NO A LA IMPORTACIÓN DE ALIMENTOS

Durante todo el siglo XX los colombianos han tenido que trabajar con el lastre de las importaciones agropecuarias. En la historia del país abundan los reclamos de los productores contra esa política. No se olvidan las masivas importaciones de trigo que quebraron a los cultivadores nacionales en la década de 1950, a pesar de que ese cereal lo exportaban los norteamericanos subsidiado y que Colombia lo producía con suficiencia. Una situación similar se ha vivido con el maíz, un cultivo tan ligado a las tradiciones culturales de los pueblos americanos.

Sin embargo, la apertura ha llevado las importaciones agropecuarias a niveles nunca vistos. De las 728 mil toneladas que se importaron en 1991 se pasa a más de cuatro millones en 1996, sin contar lo que entra de contrabando con la alcahuetería de las autoridades y lo que ingresa en los productos procesados, como ocurre con el algodón de las telas y confecciones. La invasión de productos extranjeros que arruina a los productores cubre casi todos los renglones de lo agrícola y lo pecuario. Aunque parezca mentira, y así sea en poca cantidad, Colombia está importando hasta café procesado, pero ya se habla de aumentar considerablemente esos volúmenes, y el gobierno insiste en profundizar la apertura en los próximos años.

Esta dolorosa realidad no es producto del azar. Ella se explica por las características externas e internas de la apertura económica. De un lado, los veinte países más desarrollados de la tierra gastan cerca de 300 mil millones de dólares en subsidios a sus productores. Por ejemplo, con respecto a los precios que rigen en el mercado mundial, Estados Unidos subsidia a sus trigueros en 72%; Canadá subsidia a sus lecheros en 178%; la Unión Europea subsidia a sus azucareros en 180% y Japón subsidia a sus arroceros en 617%. Además, esos países también emplean las cuotas, los gravámenes y hasta las medidas fitosanitarias para impedir que a su mercado interno ingresen productos foráneos que puedan perjudicarlos.

Por el contrario, los gobiernos colombianos no sólo no propician las mejores condiciones para que los nacionales laboren, sino que, cumpliendo con las orientaciones de la banca internacional, toman medidas que facilitan el ingreso de los productos extranjeros, como ocurre con la baja de los aranceles a las importaciones.

La llamada » globalización» de la economía significa, entonces, que las potencias obtengan el monopolio de los bienes agrícolas y pecuarios que constituyen la dieta básica del mundo y que las demás naciones se las arreglen como puedan; es decir, que limiten su agro a aquellas actividades que por razones del clima no pueden darse en Estados Unidos y en los restantes imperios, como ocurre, por ejemplo, con el café y el banano.

Esta división internacional del trabajo genera vencedores y vencidos.
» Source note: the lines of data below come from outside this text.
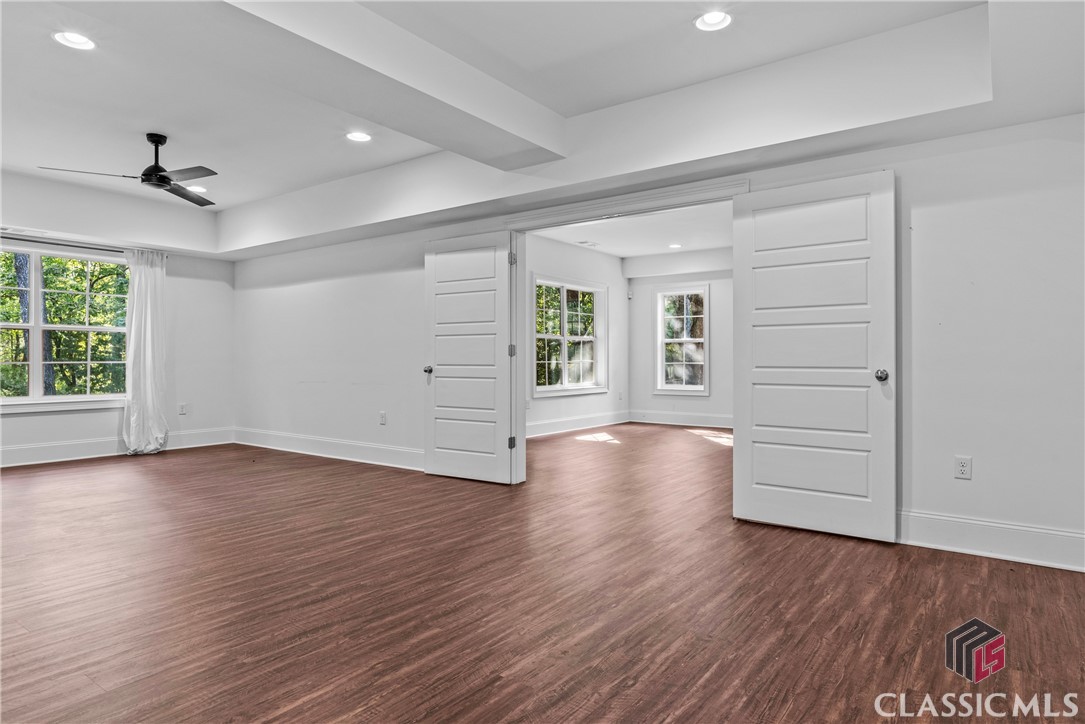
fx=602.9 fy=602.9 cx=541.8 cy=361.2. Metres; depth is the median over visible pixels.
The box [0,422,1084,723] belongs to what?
floor
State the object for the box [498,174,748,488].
door frame
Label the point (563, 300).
window
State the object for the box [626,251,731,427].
far wall
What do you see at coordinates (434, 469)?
left door
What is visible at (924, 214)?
right wall
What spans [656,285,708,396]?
window
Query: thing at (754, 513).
right door
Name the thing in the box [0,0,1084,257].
ceiling
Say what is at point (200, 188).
recessed light
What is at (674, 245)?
recessed light
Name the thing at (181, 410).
wall outlet
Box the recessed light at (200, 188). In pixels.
[186,184,207,192]
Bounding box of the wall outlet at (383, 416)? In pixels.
[379,411,386,424]
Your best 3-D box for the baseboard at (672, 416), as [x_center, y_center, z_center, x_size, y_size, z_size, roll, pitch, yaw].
[2.915,0.888,8.680,3.733,0.162,0.017,0,0,37]
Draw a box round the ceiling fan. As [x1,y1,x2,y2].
[39,133,219,206]
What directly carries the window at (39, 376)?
in the left wall at (26, 427)
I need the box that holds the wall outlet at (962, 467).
[954,455,971,479]
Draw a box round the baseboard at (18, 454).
[0,427,235,467]
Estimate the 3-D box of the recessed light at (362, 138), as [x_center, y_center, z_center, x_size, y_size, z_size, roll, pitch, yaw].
[-1.364,-1.678,4.473,0.194,0.040,0.193,0,0,37]
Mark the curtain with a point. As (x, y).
(151, 305)
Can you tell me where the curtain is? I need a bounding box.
[120,247,168,454]
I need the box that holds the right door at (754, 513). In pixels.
[731,168,895,544]
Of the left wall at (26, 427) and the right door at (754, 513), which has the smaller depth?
the right door at (754, 513)
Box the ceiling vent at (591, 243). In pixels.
[576,240,599,246]
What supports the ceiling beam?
attached to the ceiling at (402, 157)
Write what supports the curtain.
hanging from the curtain rod
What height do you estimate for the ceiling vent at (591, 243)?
0.015 m
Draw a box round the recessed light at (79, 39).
[52,30,96,50]
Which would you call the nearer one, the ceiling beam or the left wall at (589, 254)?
the ceiling beam
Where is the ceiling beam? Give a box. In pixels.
[196,0,565,168]
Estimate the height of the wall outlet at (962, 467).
0.116 m
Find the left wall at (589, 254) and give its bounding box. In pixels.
[523,234,626,436]
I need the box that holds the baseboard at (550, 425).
[524,410,630,438]
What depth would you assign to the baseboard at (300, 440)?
6.14 m
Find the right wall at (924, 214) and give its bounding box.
[233,103,1084,573]
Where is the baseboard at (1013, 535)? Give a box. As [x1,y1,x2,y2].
[897,509,1084,572]
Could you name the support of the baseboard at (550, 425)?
attached to the left wall at (589, 254)
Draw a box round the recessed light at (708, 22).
[694,10,732,31]
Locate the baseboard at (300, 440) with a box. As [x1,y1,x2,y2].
[234,427,423,470]
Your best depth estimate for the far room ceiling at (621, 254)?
7.69 m
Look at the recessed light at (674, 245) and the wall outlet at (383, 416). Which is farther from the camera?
the recessed light at (674, 245)
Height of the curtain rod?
0.055 m
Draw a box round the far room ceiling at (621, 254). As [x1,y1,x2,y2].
[530,202,732,259]
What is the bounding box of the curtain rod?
[0,232,168,257]
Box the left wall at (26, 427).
[0,176,233,468]
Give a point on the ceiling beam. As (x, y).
(487, 115)
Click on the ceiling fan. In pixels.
(166, 178)
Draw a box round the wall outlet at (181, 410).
[178,403,187,414]
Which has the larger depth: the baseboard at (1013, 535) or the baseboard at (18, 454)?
the baseboard at (18, 454)
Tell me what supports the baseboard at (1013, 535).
attached to the right wall at (924, 214)
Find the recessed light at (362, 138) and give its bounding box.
[345,130,371,142]
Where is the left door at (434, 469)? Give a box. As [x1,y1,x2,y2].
[424,231,515,485]
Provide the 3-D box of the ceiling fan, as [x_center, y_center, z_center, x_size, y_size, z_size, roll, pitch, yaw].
[-2.802,-1.489,4.485,1.161,0.404,1.166,0,0,-34]
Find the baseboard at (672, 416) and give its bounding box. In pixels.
[626,409,733,428]
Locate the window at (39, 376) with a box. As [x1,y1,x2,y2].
[0,240,129,411]
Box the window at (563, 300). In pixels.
[531,274,605,396]
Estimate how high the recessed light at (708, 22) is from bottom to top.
0.050 m
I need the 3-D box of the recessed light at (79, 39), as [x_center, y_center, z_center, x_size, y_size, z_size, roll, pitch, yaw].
[-2.447,-1.690,3.160,0.191,0.037,0.191,0,0,37]
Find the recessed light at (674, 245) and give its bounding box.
[668,242,682,248]

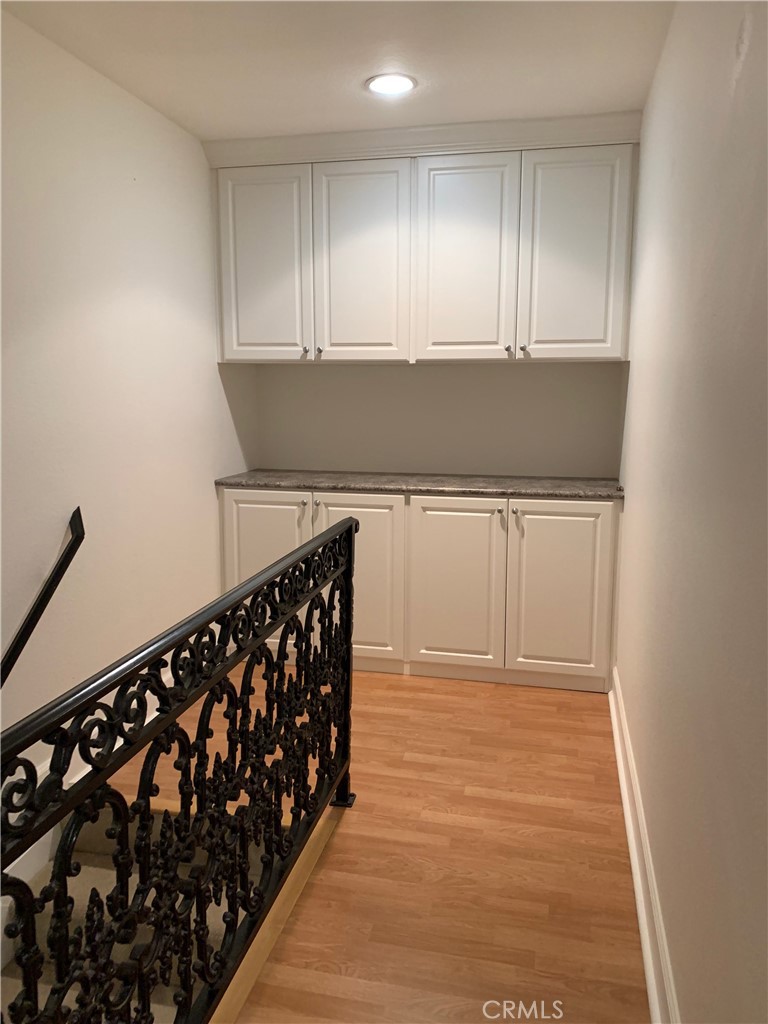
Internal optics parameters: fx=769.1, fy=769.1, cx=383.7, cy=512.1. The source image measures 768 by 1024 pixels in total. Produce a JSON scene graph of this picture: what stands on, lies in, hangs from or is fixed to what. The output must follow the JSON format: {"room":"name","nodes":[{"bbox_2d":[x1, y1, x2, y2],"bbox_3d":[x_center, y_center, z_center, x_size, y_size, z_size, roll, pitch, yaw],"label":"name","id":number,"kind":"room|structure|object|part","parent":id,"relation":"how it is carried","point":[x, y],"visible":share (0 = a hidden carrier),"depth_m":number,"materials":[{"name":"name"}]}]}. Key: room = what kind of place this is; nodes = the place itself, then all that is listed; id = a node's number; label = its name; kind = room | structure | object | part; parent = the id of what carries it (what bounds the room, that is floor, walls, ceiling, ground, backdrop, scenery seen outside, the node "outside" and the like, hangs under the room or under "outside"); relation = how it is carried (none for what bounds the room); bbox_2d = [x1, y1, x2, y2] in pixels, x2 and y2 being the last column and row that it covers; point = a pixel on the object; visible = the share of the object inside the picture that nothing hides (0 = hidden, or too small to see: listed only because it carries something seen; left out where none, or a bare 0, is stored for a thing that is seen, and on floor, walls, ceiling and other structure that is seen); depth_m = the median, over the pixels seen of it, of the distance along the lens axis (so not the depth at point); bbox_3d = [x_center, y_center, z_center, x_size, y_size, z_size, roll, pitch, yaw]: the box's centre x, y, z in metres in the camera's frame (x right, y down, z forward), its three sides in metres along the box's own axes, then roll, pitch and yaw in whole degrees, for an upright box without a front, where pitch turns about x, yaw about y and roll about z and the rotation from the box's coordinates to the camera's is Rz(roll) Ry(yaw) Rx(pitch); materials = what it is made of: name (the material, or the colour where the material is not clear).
{"room":"hallway","nodes":[
{"label":"hallway","id":0,"kind":"room"},
{"bbox_2d":[0,8,258,815],"bbox_3d":[-1.356,0.194,1.693,0.130,3.116,5.400,2,10,12],"label":"left wall","id":1,"kind":"structure","parent":0,"point":[207,368],"depth_m":2.78,"materials":[{"name":"white paint"}]},
{"bbox_2d":[0,508,84,685],"bbox_3d":[-1.231,0.560,2.089,0.107,0.972,1.195,2,10,12],"label":"handrail","id":2,"kind":"object","parent":1,"relation":"attached to","point":[26,631],"visible":0.99,"depth_m":2.45,"materials":[{"name":"black metal"}]},
{"bbox_2d":[4,665,173,882],"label":"baseboard","id":3,"kind":"structure","parent":1,"relation":"attached to","point":[81,775],"depth_m":2.61,"materials":[{"name":"white paint"}]},
{"bbox_2d":[0,0,673,143],"bbox_3d":[-0.324,-1.376,1.291,2.229,0.113,5.069,2,10,12],"label":"ceiling","id":4,"kind":"structure","parent":0,"point":[214,119],"depth_m":2.58,"materials":[{"name":"white paint"}]},
{"bbox_2d":[364,72,416,95],"bbox_3d":[0.025,-1.570,2.825,0.199,0.008,0.199,2,10,12],"label":"recessed light","id":5,"kind":"object","parent":4,"relation":"in","point":[399,80],"visible":0.99,"depth_m":2.81,"materials":[{"name":"white"}]},
{"bbox_2d":[102,658,648,1023],"bbox_3d":[-0.334,1.204,1.636,2.301,0.190,5.310,2,10,12],"label":"floor","id":6,"kind":"structure","parent":0,"point":[401,698],"depth_m":2.21,"materials":[{"name":"brown wood"}]},
{"bbox_2d":[0,799,279,1023],"bbox_3d":[-0.976,1.784,1.496,1.319,1.478,2.615,2,10,12],"label":"staircase","id":7,"kind":"structure","parent":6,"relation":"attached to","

Mientras a ellos su sector agropecuario contribuye al progreso de toda la economía y los enriquece con sus exportaciones -que en el caso norteamericano ya ascienden a 50 mil millones de dólares al año-, en países como Colombia la producción para el mercado interno no prospera o decrece y no fundamenta el desarrollo industrial, el empleo y los buenos ingresos de sus habitantes, en tanto los cultivos de exportación sufren por los bajos precios que causan las maniobras de las trasnacionales y su tendencia a producirse en exceso.

Pero a pesar del enorme daño que le significa a un país el que sus tierras no actúen como plataformas para el desarrollo, ése no es todo el problema de las importaciones y de la ruina del sector agropecuario.

Con la destrucción del agro se pierde la seguridad alimentaria y se queda sometido, para la propia sobrevivencia de la nación, al chantaje de los países que monopolicen la producción de alimentos. Esto es lo que en últimas explica por qué las potencias hacen lo que esté a su alcance para garantizar la producción de la dieta de sus pueblos y por qué hacen esfuerzos por inundar con sus productos al resto del mundo.

Si Estados Unidos trata a Colombia como lo hace cuando todavía no hemos perdido del todo la seguridad alimentaria nacional, cómo la tratará el día en que haya que importar la totalidad de los alimentos para nuestra población.

De ahí que Colombia requiere de la protección de las actividades agrícolas y pecuarias. Y de ahí que la política de apertura tiene que ser rechazada sin vacilaciones.

La consigna de que el sector agropecuario colombiano debe abastecer el consumo nacional ha de ser uno de los principales reclamos de los campesinos y de los empresarios.

Si la lucha unificada de las agremiaciones del sector consiguiera el cese de las importaciones, se daría un enorme paso en favor del progreso del país.